▸ DESCRIPTION OF THE TASK
Report every line in the records below that holds the word "POST".

▸ Dataset entries
"""

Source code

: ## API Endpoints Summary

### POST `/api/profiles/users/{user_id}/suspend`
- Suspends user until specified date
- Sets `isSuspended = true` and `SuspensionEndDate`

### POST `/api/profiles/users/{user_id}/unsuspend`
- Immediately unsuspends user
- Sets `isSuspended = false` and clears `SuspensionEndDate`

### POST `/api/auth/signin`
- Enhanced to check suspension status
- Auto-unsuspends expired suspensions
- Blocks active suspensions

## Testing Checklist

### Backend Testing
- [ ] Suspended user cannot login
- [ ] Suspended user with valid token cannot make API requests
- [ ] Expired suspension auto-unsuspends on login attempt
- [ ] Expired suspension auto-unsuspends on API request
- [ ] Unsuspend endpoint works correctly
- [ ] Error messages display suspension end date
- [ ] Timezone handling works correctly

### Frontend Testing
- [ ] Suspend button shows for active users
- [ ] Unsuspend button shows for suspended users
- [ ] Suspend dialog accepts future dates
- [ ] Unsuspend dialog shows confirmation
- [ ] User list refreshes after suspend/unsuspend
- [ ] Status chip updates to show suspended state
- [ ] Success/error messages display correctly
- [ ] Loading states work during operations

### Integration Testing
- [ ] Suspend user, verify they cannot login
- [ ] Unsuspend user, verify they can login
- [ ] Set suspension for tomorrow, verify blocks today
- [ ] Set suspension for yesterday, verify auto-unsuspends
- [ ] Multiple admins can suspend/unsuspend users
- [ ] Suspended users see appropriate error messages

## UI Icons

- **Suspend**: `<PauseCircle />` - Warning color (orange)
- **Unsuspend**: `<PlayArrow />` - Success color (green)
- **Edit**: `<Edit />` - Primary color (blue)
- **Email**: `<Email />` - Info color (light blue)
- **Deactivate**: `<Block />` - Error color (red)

"""

▸ SOLUTION FOR THIS TASK
### POST `/api/profiles/users/{user_id}/suspend`
### POST `/api/profiles/users/{user_id}/unsuspend`
### POST `/api/auth/signin`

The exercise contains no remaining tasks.